The conflict reached Mexico City in June, when thousands of teachers, mostly from the poor southern state of Oaxaca, were bussed in to take their claims to the government’s footstep. In July and August, secondary laws failed to get passed as striking teachers blocked the city’s main arteries day in and day out, bringing traffic chaos to the nearly 20 million residents of this overflowing metropolis.

Finally, the Professional Teaching Service Law was passed early in the morning of September 2, and on the 13th the police moved in to clear the Zócalo, the massive central square in Mexico City where the strikers had been camping out.
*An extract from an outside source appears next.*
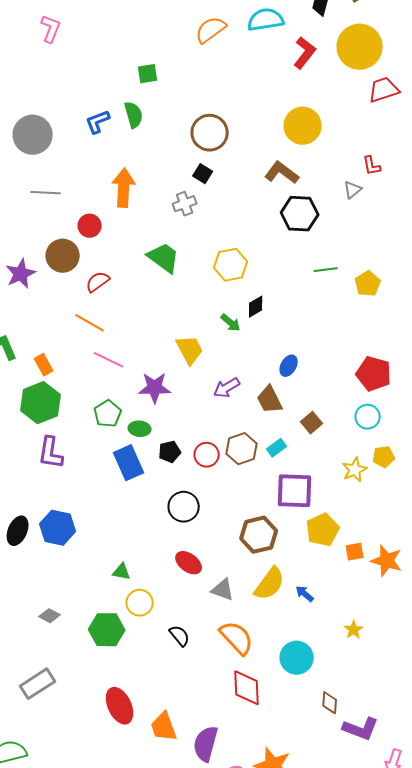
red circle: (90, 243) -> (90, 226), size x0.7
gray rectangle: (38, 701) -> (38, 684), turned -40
The strikes meant that 1,300,000 students from Oaxaca lost nearly two months of classes.

“This is a very sophisticated reform with many changes that affect [education professionals’] working conditions in a very central way,” says Gilberto Guevara Niebla, of the National Institute for the Evaluation of Education (INEE). “This creates mistrust in a profession that sees its tenure endangered.”

Guevara Niebla adds that even though the arrest and jailing in February 2013 of Elba Esther Gordillo, the powerful leader of the other teachers’ union SNTE, was supposed to pave the way for the reform, “our education system has a consolidated culture of nepotism, especially with regard to appointments.”

In another show of defiance by local politicians, in the few months between the passing of the law and its going into effect, governors and union leaders have been hiring thousands of new teachers before they are forced to hold public competitions for appointments. The Mexican press reported on Sunday that ever since September, when the Professional Teaching Service Law was passed, 12 states have hired 34,312 teachers without competition, which represents 143 appointments a day.

Ghost schools and 100-year-old teachers

Meanwhile, a new study by a private think tank shows some of the excesses of the Mexican education system. The Mexican Institute for Competitiveness found 1,906 ghost schools across the country, with 24,230 people on their payroll. Although these centers do not actually exist, they cost the federal government around $26.6 million a month.

The state of Guanajuato has 812 such ghost schools, while Oaxaca has 324, but employs even more ghost personnel, at a monthly cost of $9.5 million.

In another unusual revelation, data shows there are 1,442 teachers aged over 100 at elementary schools, and all but one of them share the same birthday, December 12, 1912.

Additionally, there are 536 distance high schools that allegedly work via internet connections – except these schools do not have electricity.

“In these cases, what happened to the money?” wonders Alexandra Zapata, the study leader.

The study also found gross wage inequalities: while the average salary is around $2,000 a month, 70 teachers make more than the country’s president (193,458 pesos a month, or around $15,000). The highest-paid teacher in Mexico lives in Oaxaca, one of the nation’s poorest states, and makes more than $560,000 a year.